しかし、どんな動機であっても、この質問に具体的かつ明確に答えられないうちは、独立は考えないことです。
2.総合力
フリーランスになるにせよ起業して小さな会社を作るにせよ、最初のうちはあらゆる業務をすべて自分でこなさなければなりません。開発やデザインはもとより、営業、広報、さらには経理、税務、人事、労務、もちろんボールペン一本買うのだって自分でやらなければいけないわけです。会社運営(たとえフリーランスでも)にまつわるあらゆる知識が必要になります。

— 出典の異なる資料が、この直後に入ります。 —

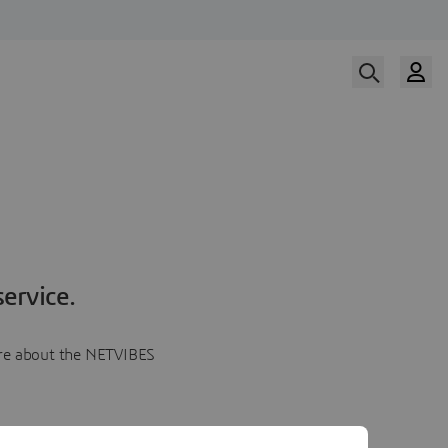
ervice.
more about the NETVIBES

たとえば、ボールペン100本一番安く買える方法をご存知ですか?
3.楽観的
独立してから当分は、しんどいし不安が募るものです。どんなにうまくいくケースでも、不安や怖れと無縁ではありません。そういうとき、悲観的な性格だと不安やストレスに押しつぶされてしまいます。
不安で恐ろしいけどまあなんとかなるんじゃね、という楽観的な性格が必要です。
なお、楽観的と無責任は違いますので、その点だけは要注意です。
独立スキルを磨くには
1.人脈を広げる
独立する場合に限りませんが、仕事をする上での一番の財産は人です。自分に役立つ人脈を広げる努力は常にしておきましょう。自分に役立つといっても、打算的な人付き合いをするという意味ではありません(むしろマイナスになります)。2.いろいろなことに興味を持つ
帳簿の付け方、税金の知識、広告の打ち方、キャッチコピーの書き方、求人広告の出し方、実にさまざまな事務が待っています。最初は大半を自分でこなす必要がありますなんだか興味が持てない、と思いながら勉強するよりも、なんだか面白そう、と思った方が吸収も早いですし、何よりそっちの方が楽しいです。
まとめ
細かく言えばもっといろいろな分け方がありますし、それぞれの道について、必要とされるスキルやその磨き方も、まだまだ言い足りないことがたくさんあります。この記事が少しでもご自分のキャリアについて考えるきっかけになればいいなと思います。